## [YOUR TASK]
Return the entries exactly. Images are not part of the copy.

## [Saved entries]
++++++++++++++++++++

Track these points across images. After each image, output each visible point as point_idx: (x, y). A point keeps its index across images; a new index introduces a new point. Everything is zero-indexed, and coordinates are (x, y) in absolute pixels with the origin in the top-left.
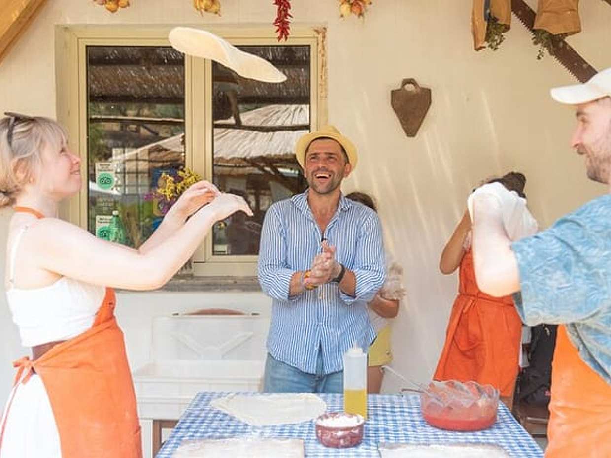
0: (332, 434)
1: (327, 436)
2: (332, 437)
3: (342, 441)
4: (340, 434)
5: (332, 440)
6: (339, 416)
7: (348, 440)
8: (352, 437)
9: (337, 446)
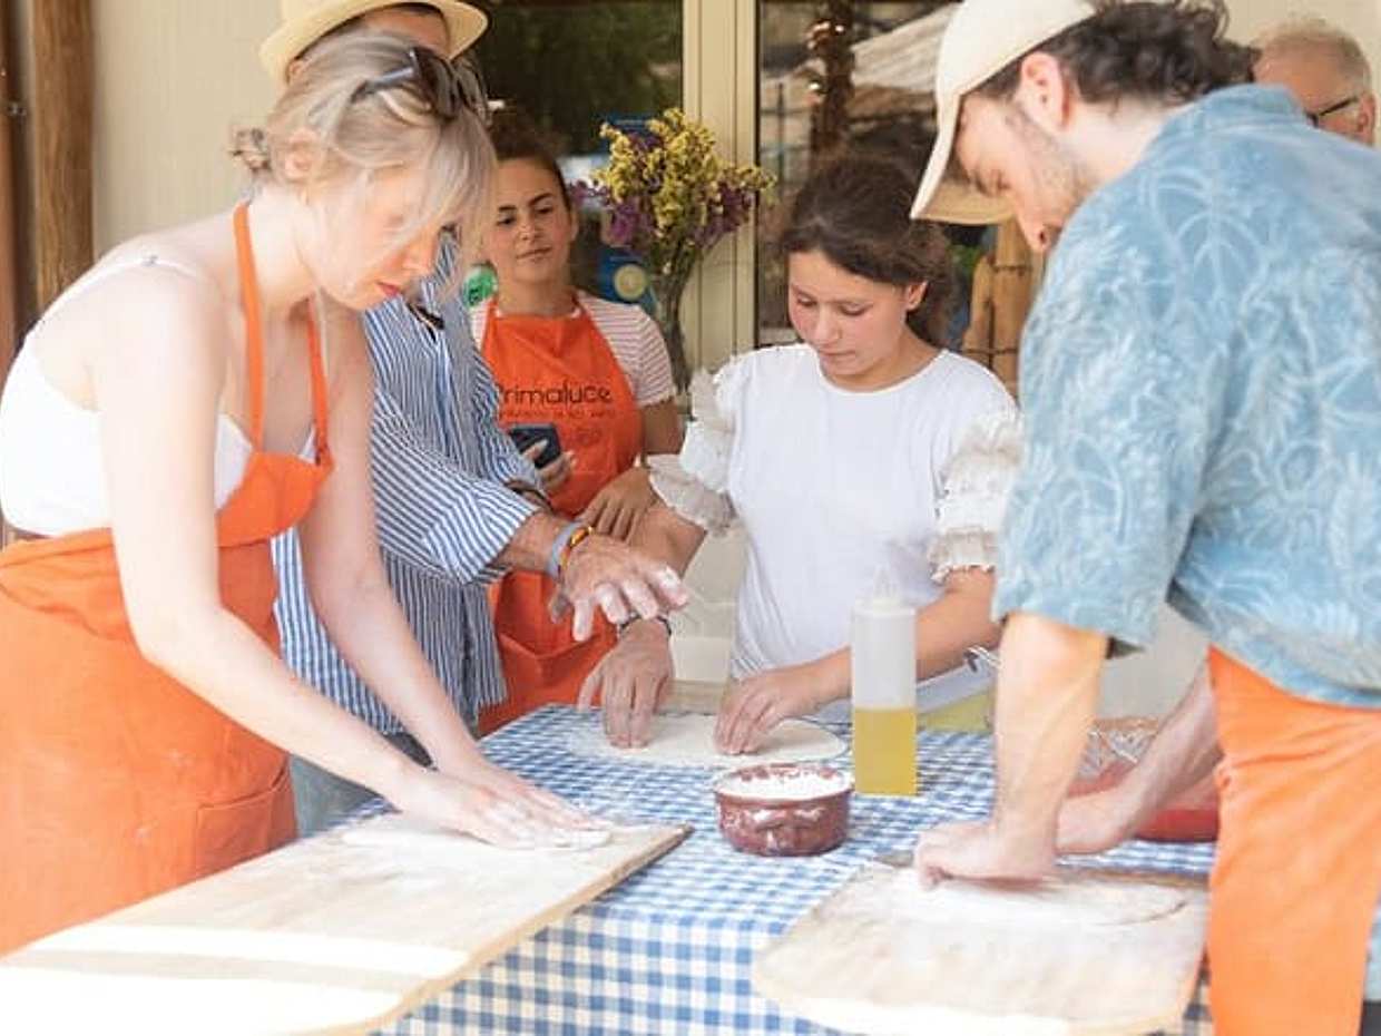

++++++++++++++++++++

## [EXPECTED ANSWER]
Track these points across images. After each image, output each visible point as point_idx: (x, y). A point keeps its index across images; a new index introduces a new point. Everything is zero-indexed, and coordinates are (x, y) in absolute pixels with the origin in the top-left.
0: (332, 434)
1: (327, 436)
2: (332, 437)
3: (342, 441)
4: (340, 434)
5: (332, 440)
6: (339, 416)
7: (348, 440)
8: (352, 437)
9: (337, 446)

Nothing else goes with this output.